Osteogenesis, which refers to the formation of bone tissue, can be studied in vitro to elucidate the mechanisms of bone development, identify key factors and cytokines, and enhance potential regenerative medicine applications in tissue engineering and transplantation. Adipose-derived stromal/stem cells (ASCs) are particularly promising for these studies due to their capacity to differentiate into various mesodermal lineage cells, including osteoblasts. To induce osteogenic differentiation, ASCs are cultured in a complete growth medium (CGM) supplemented with β-glycerophosphate, ascorbate-2-phosphate and dexamethasone over a period of at least 3 weeks. Osteogenic differentiation can be assessed through the deposition of hydroxyapatite, a key component of mineralized bone matrix, and the activity of alkaline phosphatase, an enzyme crucial for matrix calcification. This study provides a protocol for differentiating ASCs into osteoblasts using osteogenic differentiation medium (ODM) and evaluating the differentiation using Alizarin Red S (ARS) staining and alkaline phosphatase (ALP) assays. The methodology includes the preparation of CGM and ODM, as well as the specific procedures for ARS staining and ALP activity assays.
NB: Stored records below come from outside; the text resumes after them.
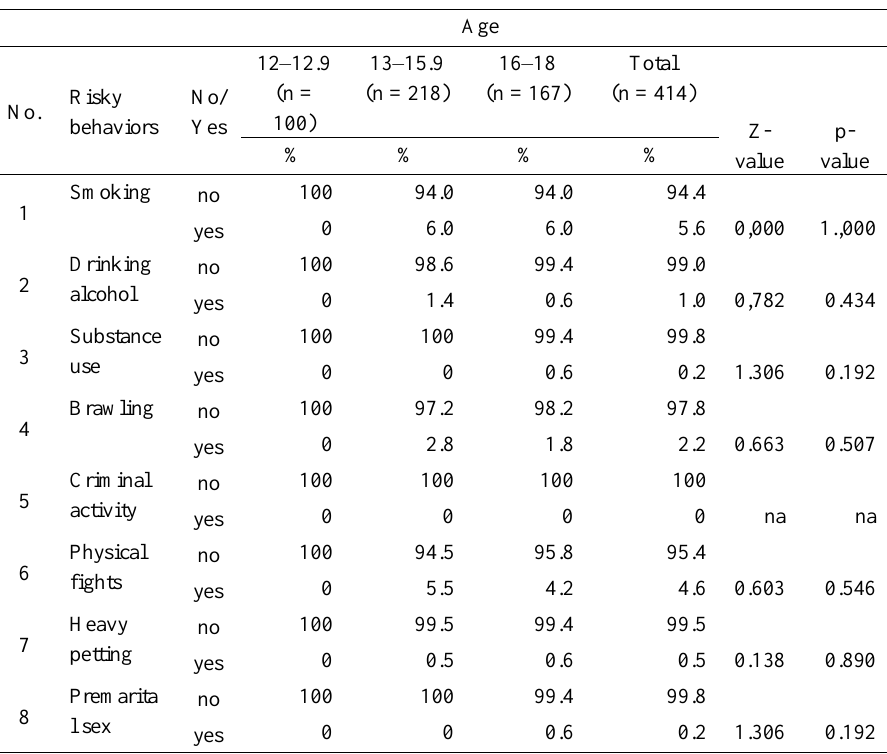
Adolescents’ Risky Behaviors by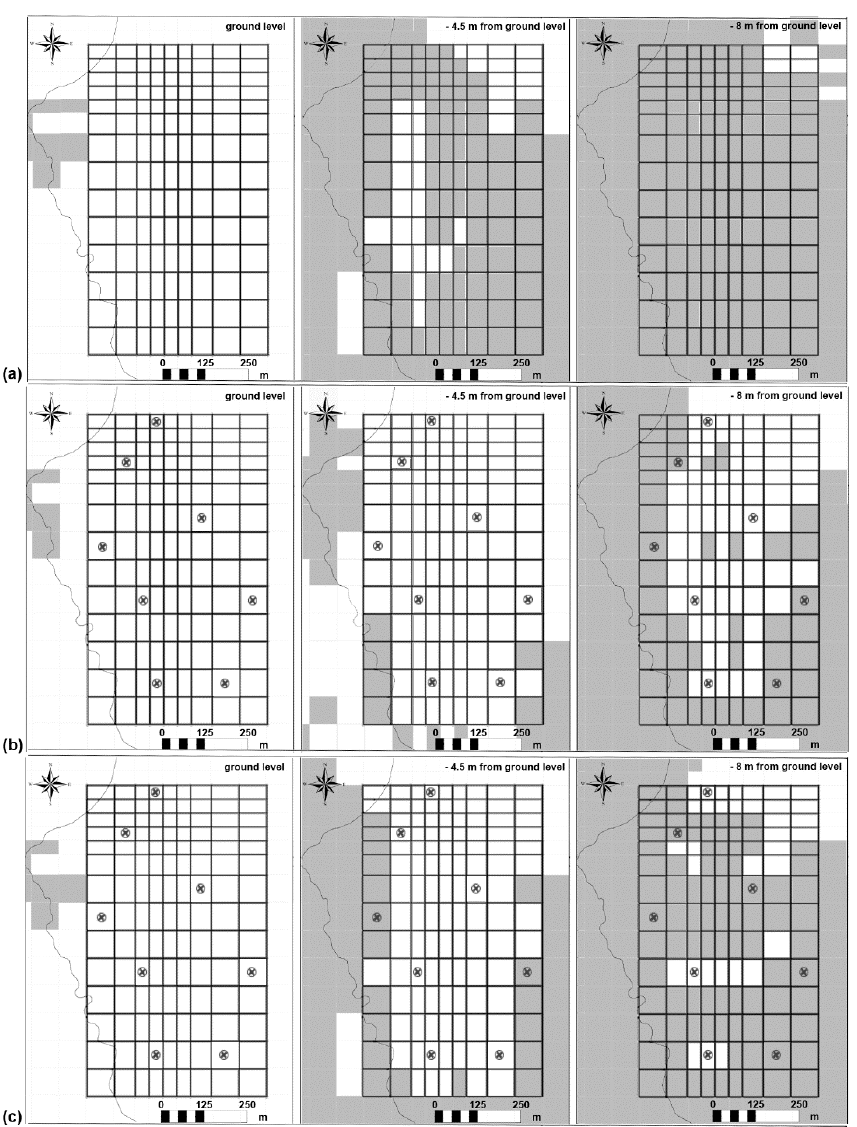
Figure 14. Results of Scenarios 1 ( a ), 2 ( b ), and 3 ( c ); wells (circles) and flooded zones (grey cells) at different depths.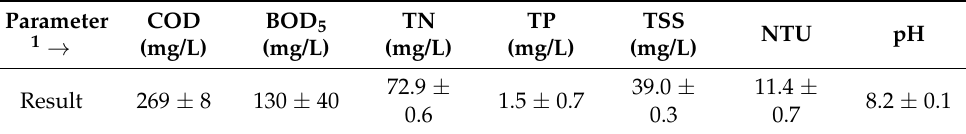
Table 1. Characterization of the wastewater before the treatment by the pilot-scale constructed wetland.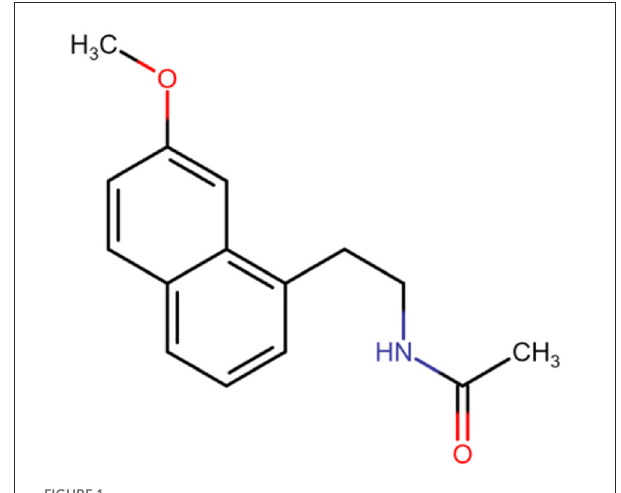
FIGURE1 Chemical structure of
The ARS staining involves fixation of cells, staining, and quantification of hydroxyapatite deposition, while the ALP assay measures enzyme activity. Both assays are normalized to cell counts, determined through DAPI staining and microscopic analysis. The results of these assays are intended to provide an accurate evaluation of osteogenic differentiation efficiency in ASCs.